'Gateway' renewal foes start campaign Coalition complains about Eastern Blvd. plan

July 31, 1998|By Joe Nawrozki | Joe Nawrozki,SUN STAFF

A coalition of residents and business owners is raising new concerns about a proposed $5.4 million face lift for Eastern Boulevard -- called the "gateway" to Baltimore County's east side.

County officials' plan to overhaul 1.7 miles of the boulevard from Selig Avenue to Martin Boulevard with sidewalks, curbs and trees is largely welcomed in an area hard hit by the loss of jobs and depressed business prospects.

But traffic pattern changes at openings in the grass median strip and the elimination of road shoulders have prompted coalition leaders to launch a petition drive against the proposal.

Several merchants also continue to complain about the loss of parking space.

"This project was supposed to enhance the area, not further destroy it," said Joseph DiCara, an Essex native and candidate for the House of Delegates, during a community meeting that drew 150 people this week.

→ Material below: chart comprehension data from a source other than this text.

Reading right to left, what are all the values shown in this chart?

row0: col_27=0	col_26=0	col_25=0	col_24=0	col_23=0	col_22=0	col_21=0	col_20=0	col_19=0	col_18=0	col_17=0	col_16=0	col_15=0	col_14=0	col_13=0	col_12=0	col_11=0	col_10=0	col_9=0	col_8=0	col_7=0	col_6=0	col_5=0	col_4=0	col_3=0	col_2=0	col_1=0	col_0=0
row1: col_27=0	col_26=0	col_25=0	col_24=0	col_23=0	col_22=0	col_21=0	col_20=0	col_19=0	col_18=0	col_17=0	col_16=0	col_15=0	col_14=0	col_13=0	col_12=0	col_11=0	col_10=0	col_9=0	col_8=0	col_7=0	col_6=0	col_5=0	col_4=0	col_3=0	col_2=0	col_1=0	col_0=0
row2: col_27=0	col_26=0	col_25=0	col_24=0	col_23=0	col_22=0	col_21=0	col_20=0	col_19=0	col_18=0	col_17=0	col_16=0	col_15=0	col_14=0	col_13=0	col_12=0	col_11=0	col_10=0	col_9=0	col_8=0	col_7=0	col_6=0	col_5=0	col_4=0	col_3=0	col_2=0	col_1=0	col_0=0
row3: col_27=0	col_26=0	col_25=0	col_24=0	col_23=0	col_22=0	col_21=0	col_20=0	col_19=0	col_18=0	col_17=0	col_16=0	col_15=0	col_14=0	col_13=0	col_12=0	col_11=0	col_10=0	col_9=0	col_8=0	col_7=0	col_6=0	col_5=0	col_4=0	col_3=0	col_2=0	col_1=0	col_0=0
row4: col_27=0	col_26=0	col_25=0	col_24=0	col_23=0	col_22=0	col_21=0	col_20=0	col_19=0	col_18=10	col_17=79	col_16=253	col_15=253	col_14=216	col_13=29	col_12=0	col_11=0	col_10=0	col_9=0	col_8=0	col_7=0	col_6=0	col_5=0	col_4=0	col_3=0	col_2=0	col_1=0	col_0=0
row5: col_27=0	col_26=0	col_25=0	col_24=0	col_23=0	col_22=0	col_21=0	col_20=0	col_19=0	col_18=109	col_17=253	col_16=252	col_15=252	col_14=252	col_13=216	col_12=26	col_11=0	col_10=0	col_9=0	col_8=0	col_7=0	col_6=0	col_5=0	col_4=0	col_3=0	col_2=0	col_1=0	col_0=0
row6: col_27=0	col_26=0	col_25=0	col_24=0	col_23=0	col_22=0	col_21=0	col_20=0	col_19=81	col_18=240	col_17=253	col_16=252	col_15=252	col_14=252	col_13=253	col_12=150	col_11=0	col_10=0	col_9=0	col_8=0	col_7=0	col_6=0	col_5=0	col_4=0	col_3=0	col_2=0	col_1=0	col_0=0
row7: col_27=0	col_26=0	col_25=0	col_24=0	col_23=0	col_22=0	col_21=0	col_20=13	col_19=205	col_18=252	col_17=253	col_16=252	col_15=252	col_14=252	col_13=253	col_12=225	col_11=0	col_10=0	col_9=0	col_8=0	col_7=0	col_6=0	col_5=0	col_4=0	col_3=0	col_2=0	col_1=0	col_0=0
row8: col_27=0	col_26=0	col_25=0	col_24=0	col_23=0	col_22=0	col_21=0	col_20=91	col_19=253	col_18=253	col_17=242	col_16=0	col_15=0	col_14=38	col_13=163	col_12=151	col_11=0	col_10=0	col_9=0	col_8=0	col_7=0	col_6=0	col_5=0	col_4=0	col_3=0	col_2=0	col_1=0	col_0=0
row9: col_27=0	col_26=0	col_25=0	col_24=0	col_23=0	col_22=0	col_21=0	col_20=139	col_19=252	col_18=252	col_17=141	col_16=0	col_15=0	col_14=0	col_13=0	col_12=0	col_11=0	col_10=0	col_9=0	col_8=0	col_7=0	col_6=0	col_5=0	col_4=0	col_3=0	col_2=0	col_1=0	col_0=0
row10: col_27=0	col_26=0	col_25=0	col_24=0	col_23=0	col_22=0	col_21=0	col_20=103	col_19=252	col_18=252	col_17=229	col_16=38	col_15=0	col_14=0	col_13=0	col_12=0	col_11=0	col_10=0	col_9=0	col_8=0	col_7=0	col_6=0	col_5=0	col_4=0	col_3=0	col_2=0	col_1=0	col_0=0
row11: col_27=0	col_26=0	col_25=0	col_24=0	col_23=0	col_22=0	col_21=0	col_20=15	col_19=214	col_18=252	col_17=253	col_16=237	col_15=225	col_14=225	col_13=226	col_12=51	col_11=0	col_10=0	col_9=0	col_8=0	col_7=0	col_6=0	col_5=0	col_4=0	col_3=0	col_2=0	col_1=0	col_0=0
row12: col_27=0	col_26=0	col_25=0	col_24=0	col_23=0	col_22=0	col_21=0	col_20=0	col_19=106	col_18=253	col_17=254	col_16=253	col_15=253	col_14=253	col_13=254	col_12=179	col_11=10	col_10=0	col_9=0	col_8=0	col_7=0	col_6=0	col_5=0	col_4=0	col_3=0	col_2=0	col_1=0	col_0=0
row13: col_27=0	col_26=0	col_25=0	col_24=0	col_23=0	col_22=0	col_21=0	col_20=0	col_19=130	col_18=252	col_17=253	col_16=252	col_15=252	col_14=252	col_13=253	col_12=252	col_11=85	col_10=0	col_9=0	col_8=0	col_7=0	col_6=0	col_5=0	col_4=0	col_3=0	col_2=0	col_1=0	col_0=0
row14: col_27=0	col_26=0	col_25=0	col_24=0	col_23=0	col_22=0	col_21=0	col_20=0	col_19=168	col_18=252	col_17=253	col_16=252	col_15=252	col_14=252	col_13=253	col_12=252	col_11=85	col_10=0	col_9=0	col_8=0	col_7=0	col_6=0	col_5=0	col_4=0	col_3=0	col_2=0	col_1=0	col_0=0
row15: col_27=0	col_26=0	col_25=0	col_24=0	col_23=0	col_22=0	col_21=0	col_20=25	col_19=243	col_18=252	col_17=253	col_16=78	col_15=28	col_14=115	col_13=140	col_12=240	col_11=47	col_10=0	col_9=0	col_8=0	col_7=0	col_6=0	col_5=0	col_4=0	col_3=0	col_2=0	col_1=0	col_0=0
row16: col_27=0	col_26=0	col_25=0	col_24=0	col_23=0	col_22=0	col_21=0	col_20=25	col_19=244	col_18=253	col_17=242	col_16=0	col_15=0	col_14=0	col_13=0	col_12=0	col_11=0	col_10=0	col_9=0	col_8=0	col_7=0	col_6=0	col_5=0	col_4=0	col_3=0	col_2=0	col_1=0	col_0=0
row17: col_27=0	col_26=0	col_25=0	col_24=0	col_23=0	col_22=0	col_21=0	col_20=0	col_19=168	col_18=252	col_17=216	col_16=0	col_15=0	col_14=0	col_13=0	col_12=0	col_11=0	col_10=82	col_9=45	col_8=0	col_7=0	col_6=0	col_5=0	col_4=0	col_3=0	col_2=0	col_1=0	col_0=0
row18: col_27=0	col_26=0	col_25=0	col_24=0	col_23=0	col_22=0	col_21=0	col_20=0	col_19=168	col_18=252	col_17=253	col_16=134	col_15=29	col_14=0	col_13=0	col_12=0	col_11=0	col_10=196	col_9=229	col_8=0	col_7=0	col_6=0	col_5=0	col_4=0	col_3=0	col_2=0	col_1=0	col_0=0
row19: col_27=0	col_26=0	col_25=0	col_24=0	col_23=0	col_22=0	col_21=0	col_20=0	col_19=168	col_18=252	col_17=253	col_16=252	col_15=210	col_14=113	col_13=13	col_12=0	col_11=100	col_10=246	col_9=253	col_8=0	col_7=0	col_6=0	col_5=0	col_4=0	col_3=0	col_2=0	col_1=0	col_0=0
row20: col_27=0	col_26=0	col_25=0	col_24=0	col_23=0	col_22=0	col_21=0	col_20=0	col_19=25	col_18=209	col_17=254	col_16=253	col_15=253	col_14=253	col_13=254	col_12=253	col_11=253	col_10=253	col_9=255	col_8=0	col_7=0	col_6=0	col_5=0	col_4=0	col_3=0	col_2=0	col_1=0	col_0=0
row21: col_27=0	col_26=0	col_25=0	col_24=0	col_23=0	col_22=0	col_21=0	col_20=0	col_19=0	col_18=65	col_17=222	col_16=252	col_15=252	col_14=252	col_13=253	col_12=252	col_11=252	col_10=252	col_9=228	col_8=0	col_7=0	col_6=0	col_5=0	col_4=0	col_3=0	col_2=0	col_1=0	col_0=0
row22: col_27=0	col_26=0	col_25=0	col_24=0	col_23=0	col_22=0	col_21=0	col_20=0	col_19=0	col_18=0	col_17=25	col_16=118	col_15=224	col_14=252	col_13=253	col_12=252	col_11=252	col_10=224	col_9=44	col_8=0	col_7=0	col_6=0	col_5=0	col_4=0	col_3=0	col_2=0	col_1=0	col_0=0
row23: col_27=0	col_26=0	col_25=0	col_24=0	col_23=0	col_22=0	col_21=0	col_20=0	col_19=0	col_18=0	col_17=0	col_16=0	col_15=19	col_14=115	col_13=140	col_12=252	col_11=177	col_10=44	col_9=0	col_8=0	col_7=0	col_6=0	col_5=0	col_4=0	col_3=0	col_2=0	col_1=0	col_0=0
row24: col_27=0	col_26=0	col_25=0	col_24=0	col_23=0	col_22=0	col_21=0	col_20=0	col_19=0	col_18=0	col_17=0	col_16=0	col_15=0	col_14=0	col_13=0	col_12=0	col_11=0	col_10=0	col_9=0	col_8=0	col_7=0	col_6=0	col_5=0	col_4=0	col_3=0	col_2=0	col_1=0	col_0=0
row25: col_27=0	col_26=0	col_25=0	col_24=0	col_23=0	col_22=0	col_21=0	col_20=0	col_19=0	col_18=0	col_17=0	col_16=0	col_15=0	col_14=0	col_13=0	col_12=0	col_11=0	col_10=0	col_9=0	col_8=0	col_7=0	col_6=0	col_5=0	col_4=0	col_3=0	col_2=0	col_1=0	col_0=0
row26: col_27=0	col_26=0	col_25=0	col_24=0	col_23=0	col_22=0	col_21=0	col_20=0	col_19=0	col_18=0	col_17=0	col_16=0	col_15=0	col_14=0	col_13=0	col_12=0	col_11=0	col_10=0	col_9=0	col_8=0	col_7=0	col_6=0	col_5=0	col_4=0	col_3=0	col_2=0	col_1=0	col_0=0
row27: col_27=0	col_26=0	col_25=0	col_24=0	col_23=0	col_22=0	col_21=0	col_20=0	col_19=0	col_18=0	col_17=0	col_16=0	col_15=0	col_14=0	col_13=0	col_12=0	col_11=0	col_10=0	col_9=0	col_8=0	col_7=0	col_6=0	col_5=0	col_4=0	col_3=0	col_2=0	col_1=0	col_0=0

Construction of the east side streetscape, the most ambitious such project in county history, is scheduled to start in September. During the past four years, County Executive C. A. Dutch Ruppersberger has pumped $146 million into eastern Baltimore County, an area long neglected by previous administrations.

Riverdale Village, a dilapidated apartment complex on Eastern Boulevard, is nearly razed, and new housing is expected to be built there. White Marsh Boulevard, also known as Route 43, will eventually be extended from Interstate 95 to Eastern Boulevard. And Ruppersberger wants a tourist attraction developed along the county's 173-mile-long shoreline.

After two meetings with residents and merchants, county officials have made minor changes in the plan to refurbish the stretch of Eastern Boulevard. But complaints now focus on plans to eliminate highway shoulders and replace them with 5-foot-wide sidewalks.

"Where do emergency vehicles go, how will school buses pick up and drop off children, and where will drivers go if they have a flat tire?" asked Janice Hundt, owner of a liquor store and vehicle title and tag service at 1701 Eastern Blvd.

Residents of Hawthorne have also discovered that an opening in the median strip used by motorists to turn from Eastern Boulevard onto Volz and Harrison avenues would be closed.

In addition, an opening would be eliminated near Our Lady of JTC Mount Carmel Roman Catholic Church, where vehicles arrive and leave for school and church services.

Despite the concerns, Nancy Hubers, a local business leader and candidate for a House seat, urged the coalition not to risk losing the badly needed streetscape.

"Our image was tarnished over the years, and we were so proud to receive $5 million," she said. "We have to get our message across about the flaws in this plan, but we certainly don't want to lose it."